Here, a Nifty 50 OTM call option with a strike price of ₹17,500 was purchased when the index was trading at ₹17,000. The option was bought for a premium of ₹10. By the end of December, the Nifty 50 rose to ₹17,600, making the option highly profitable.


Risks Associated with OTM Call Options

While OTM call options offer high return potential, they also come with certain risks:

  1. Time Decay: As OTM call options approach expiration, their value declines due to time decay. If the underlying asset’s price doesn’t rise quickly enough, the option may lose all its value before expiration.
  2. High Probability of Expiry Worthless: OTM options have a higher likelihood of expiring worthless compared to ITM options. Since the strike price is higher than the market price, significant price movement is required for the option to become profitable.
  3. Volatility Dependence: OTM call options are highly sensitive to changes in implied volatility. If volatility decreases, the option’s price may decline, even if the underlying asset’s price doesn’t move.
  4. Speculative Nature: OTM call options are speculative instruments, often used by traders looking to profit from sharp price movements. However, this speculative nature means the risk of losing the premium paid is high.

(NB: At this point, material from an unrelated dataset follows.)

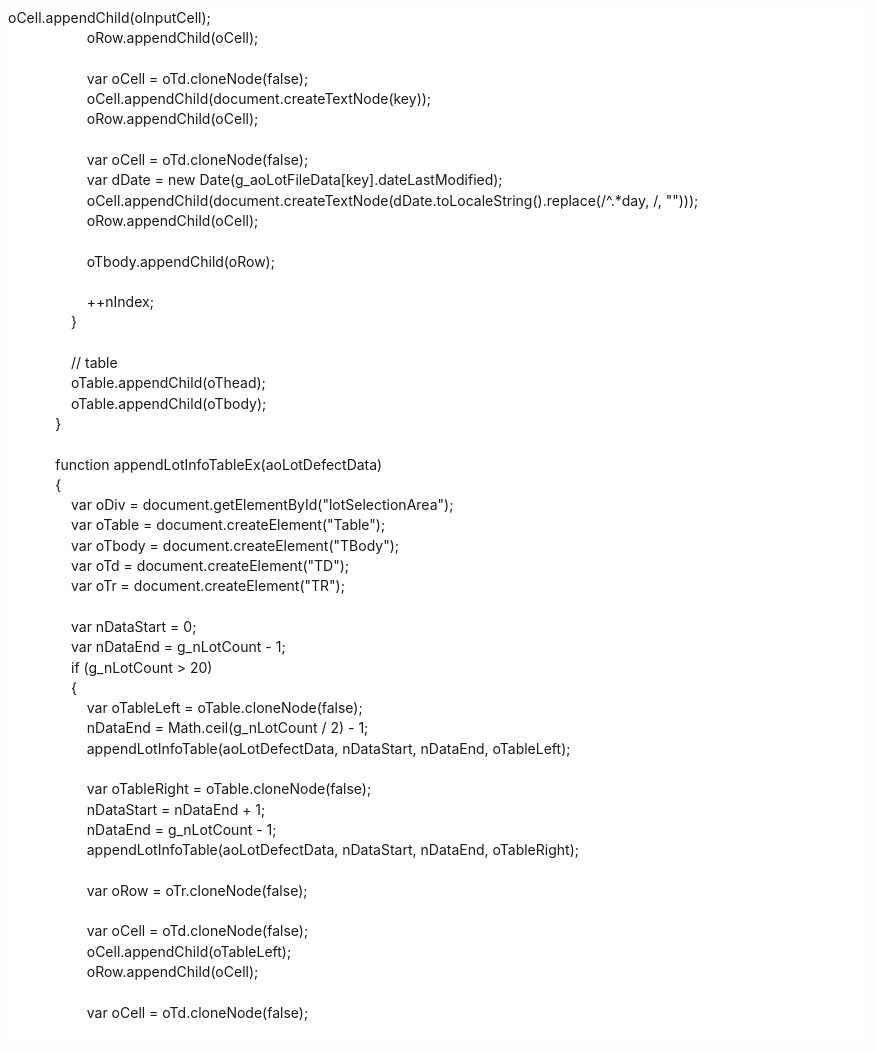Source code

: oCell.appendChild(oInputCell);<br />&nbsp;&nbsp; &nbsp;&nbsp;&nbsp; &nbsp;&nbsp;&nbsp; &nbsp;&nbsp;&nbsp; &nbsp;&nbsp;&nbsp;&nbsp; oRow.appendChild(oCell);<br />&nbsp;&nbsp; &nbsp;&nbsp;&nbsp; &nbsp;&nbsp;&nbsp; &nbsp;&nbsp;&nbsp; &nbsp;&nbsp;&nbsp; &nbsp;<br />&nbsp;&nbsp; &nbsp;&nbsp;&nbsp; &nbsp;&nbsp;&nbsp; &nbsp;&nbsp;&nbsp;&nbsp;&nbsp;&nbsp;&nbsp;&nbsp; var oCell = oTd.cloneNode(false);<br />&nbsp;&nbsp; &nbsp;&nbsp;&nbsp; &nbsp;&nbsp;&nbsp; &nbsp;&nbsp;&nbsp;&nbsp;&nbsp;&nbsp;&nbsp;&nbsp; oCell.appendChild(document.createTextNode(key));<br />&nbsp;&nbsp; &nbsp;&nbsp;&nbsp; &nbsp;&nbsp;&nbsp; &nbsp;&nbsp;&nbsp; &nbsp;&nbsp;&nbsp;&nbsp; oRow.appendChild(oCell);<br />&nbsp;&nbsp; &nbsp;&nbsp;&nbsp; &nbsp;&nbsp;&nbsp; &nbsp;&nbsp;&nbsp; &nbsp;&nbsp;&nbsp; &nbsp;<br />&nbsp;&nbsp; &nbsp;&nbsp;&nbsp; &nbsp;&nbsp;&nbsp; &nbsp;&nbsp;&nbsp; &nbsp;&nbsp;&nbsp;&nbsp; var oCell = oTd.cloneNode(false);<br />&nbsp;&nbsp; &nbsp;&nbsp;&nbsp; &nbsp;&nbsp;&nbsp; &nbsp;&nbsp;&nbsp; &nbsp;&nbsp;&nbsp;&nbsp; var dDate = new Date(g_aoLotFileData[key].dateLastModified);<br />&nbsp;&nbsp; &nbsp;&nbsp;&nbsp; &nbsp;&nbsp;&nbsp; &nbsp;&nbsp;&nbsp;&nbsp;&nbsp;&nbsp;&nbsp;&nbsp; oCell.appendChild(document.createTextNode(dDate.toLocaleString().replace(/^.*day, /, "")));<br />&nbsp;&nbsp; &nbsp;&nbsp;&nbsp; &nbsp;&nbsp;&nbsp; &nbsp;&nbsp;&nbsp; &nbsp;&nbsp;&nbsp;&nbsp; oRow.appendChild(oCell);<br />&nbsp;&nbsp; &nbsp;&nbsp;&nbsp; &nbsp;&nbsp;&nbsp; &nbsp;&nbsp;&nbsp; &nbsp;&nbsp;&nbsp; &nbsp;<br />&nbsp;&nbsp; &nbsp;&nbsp;&nbsp; &nbsp;&nbsp;&nbsp; &nbsp;&nbsp;&nbsp; &nbsp;&nbsp;&nbsp;&nbsp; oTbody.appendChild(oRow);<br />&nbsp;&nbsp; &nbsp;&nbsp;&nbsp; &nbsp;&nbsp;&nbsp; &nbsp;&nbsp;&nbsp; &nbsp;&nbsp;&nbsp; &nbsp;<br />&nbsp;&nbsp; &nbsp;&nbsp;&nbsp; &nbsp;&nbsp;&nbsp; &nbsp;&nbsp;&nbsp; &nbsp;&nbsp;&nbsp;&nbsp; ++nIndex;<br />&nbsp;&nbsp; &nbsp;&nbsp;&nbsp; &nbsp;&nbsp;&nbsp; &nbsp;&nbsp;&nbsp;&nbsp; }<br />&nbsp;&nbsp; &nbsp;&nbsp;&nbsp; &nbsp;&nbsp;&nbsp; &nbsp;&nbsp;&nbsp; &nbsp;<br />&nbsp;&nbsp; &nbsp;&nbsp;&nbsp; &nbsp;&nbsp;&nbsp; &nbsp;&nbsp;&nbsp;&nbsp; // table<br />&nbsp;&nbsp; &nbsp;&nbsp;&nbsp; &nbsp;&nbsp;&nbsp; &nbsp;&nbsp;&nbsp;&nbsp; oTable.appendChild(oThead);<br />&nbsp;&nbsp; &nbsp;&nbsp;&nbsp; &nbsp;&nbsp;&nbsp; &nbsp;&nbsp;&nbsp;&nbsp; oTable.appendChild(oTbody);&nbsp;&nbsp; &nbsp;&nbsp;&nbsp; &nbsp;<br />&nbsp;&nbsp; &nbsp;&nbsp;&nbsp; &nbsp;&nbsp;&nbsp; &nbsp;}<br />&nbsp;&nbsp; &nbsp;&nbsp;&nbsp; &nbsp;&nbsp;&nbsp; &nbsp;<br />&nbsp;&nbsp; &nbsp;&nbsp;&nbsp; &nbsp;&nbsp;&nbsp; &nbsp;function appendLotInfoTableEx(aoLotDefectData)<br />&nbsp;&nbsp; &nbsp;&nbsp;&nbsp; &nbsp;&nbsp;&nbsp; &nbsp;{<br />&nbsp;&nbsp; &nbsp;&nbsp;&nbsp; &nbsp;&nbsp;&nbsp; &nbsp;&nbsp;&nbsp;&nbsp; var oDiv = document.getElementById("lotSelectionArea");<br />&nbsp;&nbsp; &nbsp;&nbsp;&nbsp; &nbsp;&nbsp;&nbsp; &nbsp;&nbsp;&nbsp;&nbsp; var oTable = document.createElement("Table");<br />&nbsp;&nbsp; &nbsp;&nbsp;&nbsp; &nbsp;&nbsp;&nbsp; &nbsp;&nbsp;&nbsp;&nbsp; var oTbody = document.createElement("TBody");<br />&nbsp;&nbsp; &nbsp;&nbsp;&nbsp; &nbsp;&nbsp;&nbsp; &nbsp;&nbsp;&nbsp;&nbsp; var oTd = document.createElement("TD");<br />&nbsp;&nbsp; &nbsp;&nbsp;&nbsp; &nbsp;&nbsp;&nbsp; &nbsp;&nbsp;&nbsp; &nbsp;var oTr = document.createElement("TR");<br />&nbsp;&nbsp; &nbsp;&nbsp;&nbsp; &nbsp;&nbsp;&nbsp; &nbsp;&nbsp;&nbsp; &nbsp;<br />&nbsp;&nbsp; &nbsp;&nbsp;&nbsp; &nbsp;&nbsp;&nbsp; &nbsp;&nbsp;&nbsp; &nbsp;var nDataStart = 0;<br />&nbsp;&nbsp; &nbsp;&nbsp;&nbsp; &nbsp;&nbsp;&nbsp; &nbsp;&nbsp;&nbsp; &nbsp;var nDataEnd = g_nLotCount - 1;<br />&nbsp;&nbsp; &nbsp;&nbsp;&nbsp; &nbsp;&nbsp;&nbsp; &nbsp;&nbsp;&nbsp; &nbsp;if (g_nLotCount &gt; 20)<br />&nbsp;&nbsp; &nbsp;&nbsp;&nbsp; &nbsp;&nbsp;&nbsp; &nbsp;&nbsp;&nbsp; &nbsp;{<br />&nbsp;&nbsp; &nbsp;&nbsp;&nbsp; &nbsp;&nbsp;&nbsp; &nbsp;&nbsp;&nbsp; &nbsp;&nbsp;&nbsp;&nbsp; var oTableLeft = oTable.cloneNode(false);<br />&nbsp;&nbsp; &nbsp;&nbsp;&nbsp; &nbsp;&nbsp;&nbsp; &nbsp;&nbsp;&nbsp;&nbsp;&nbsp;&nbsp;&nbsp;&nbsp; nDataEnd = Math.ceil(g_nLotCount / 2) - 1;<br />&nbsp;&nbsp; &nbsp;&nbsp;&nbsp; &nbsp;&nbsp;&nbsp; &nbsp;&nbsp;&nbsp; &nbsp;&nbsp;&nbsp;&nbsp; appendLotInfoTable(aoLotDefectData, nDataStart, nDataEnd, oTableLeft);<br />&nbsp;&nbsp; &nbsp;&nbsp;&nbsp; &nbsp;&nbsp;&nbsp; &nbsp;&nbsp;&nbsp; &nbsp;&nbsp;&nbsp; &nbsp;<br />&nbsp;&nbsp; &nbsp;&nbsp;&nbsp; &nbsp;&nbsp;&nbsp; &nbsp;&nbsp;&nbsp; &nbsp;&nbsp;&nbsp;&nbsp; var oTableRight = oTable.cloneNode(false);<br />&nbsp;&nbsp; &nbsp;&nbsp;&nbsp; &nbsp;&nbsp;&nbsp; &nbsp;&nbsp;&nbsp; &nbsp;&nbsp;&nbsp;&nbsp; nDataStart = nDataEnd + 1;<br />&nbsp;&nbsp; &nbsp;&nbsp;&nbsp; &nbsp;&nbsp;&nbsp; &nbsp;&nbsp;&nbsp; &nbsp;&nbsp;&nbsp;&nbsp; nDataEnd = g_nLotCount - 1;<br />&nbsp;&nbsp; &nbsp;&nbsp;&nbsp; &nbsp;&nbsp;&nbsp; &nbsp;&nbsp;&nbsp; &nbsp;&nbsp;&nbsp;&nbsp; appendLotInfoTable(aoLotDefectData, nDataStart, nDataEnd, oTableRight);<br />&nbsp;&nbsp; &nbsp;&nbsp;&nbsp; &nbsp;&nbsp;&nbsp; &nbsp;&nbsp;&nbsp; &nbsp;&nbsp;&nbsp; &nbsp;<br />&nbsp;&nbsp; &nbsp;&nbsp;&nbsp; &nbsp;&nbsp;&nbsp; &nbsp;&nbsp;&nbsp; &nbsp;&nbsp;&nbsp;&nbsp; var oRow = oTr.cloneNode(false);<br />&nbsp;&nbsp; &nbsp;&nbsp;&nbsp; &nbsp;&nbsp;&nbsp; &nbsp;&nbsp;&nbsp; &nbsp;&nbsp;&nbsp; &nbsp;<br />&nbsp;&nbsp; &nbsp;&nbsp;&nbsp; &nbsp;&nbsp;&nbsp; &nbsp;&nbsp;&nbsp; &nbsp;&nbsp;&nbsp;&nbsp; var oCell = oTd.cloneNode(false);<br />&nbsp;&nbsp; &nbsp;&nbsp;&nbsp; &nbsp;&nbsp;&nbsp; &nbsp;&nbsp;&nbsp; &nbsp;&nbsp;&nbsp;&nbsp; oCell.appendChild(oTableLeft);<br />&nbsp;&nbsp; &nbsp;&nbsp;&nbsp; &nbsp;&nbsp;&nbsp; &nbsp;&nbsp;&nbsp; &nbsp;&nbsp;&nbsp;&nbsp; oRow.appendChild(oCell);<br />&nbsp;&nbsp; &nbsp;&nbsp;&nbsp; &nbsp;&nbsp;&nbsp; &nbsp;&nbsp;&nbsp; &nbsp;&nbsp;&nbsp; &nbsp;<br />&nbsp;&nbsp; &nbsp;&nbsp;&nbsp; &nbsp;&nbsp;&nbsp; &nbsp;&nbsp;&nbsp; &nbsp;&nbsp;&nbsp;&nbsp; var oCell = oTd.cloneNode(false);<br />&nbsp;&nbsp; &nbsp;&nbsp;&nbsp; &nbsp;&nbsp;&nbsp; &nbsp;&nbsp;&nbsp;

Strategies Involving OTM Call Options

OTM call options can be part of various trading strategies designed to balance risk and reward. Some of the most common strategies include:

  1. Long OTM Call: In this strategy, a trader simply buys an OTM call option with the hope that the underlying asset’s price will rise significantly. This is a high-risk, high-reward strategy.
  2. Bull Call Spread: This strategy involves buying an OTM call option and simultaneously selling an even further OTM call option. This limits the potential profit but reduces the overall cost of the trade.
  3. Straddle Strategy: Traders use a straddle when they expect significant price movement in either direction. This involves buying both a call and a put option, one of which could be OTM, to capitalize on market volatility.

Conclusion

OTM call options are a versatile and speculative tool in the Indian share market, offering traders the potential for high returns with limited risk. Although they require significant price movement to become profitable, they provide traders with an affordable way to gain exposure to upward market trends. Understanding the mechanics of OTM call options, along with their risks and potential rewards, can help traders develop more effective strategies in the options market.

By studying historical data and examples, traders can make more informed decisions and better manage their OTM call option positions. Whether you’re looking to leverage market volatility or simply explore new opportunities, OTM call options can be a valuable addition to your trading toolkit.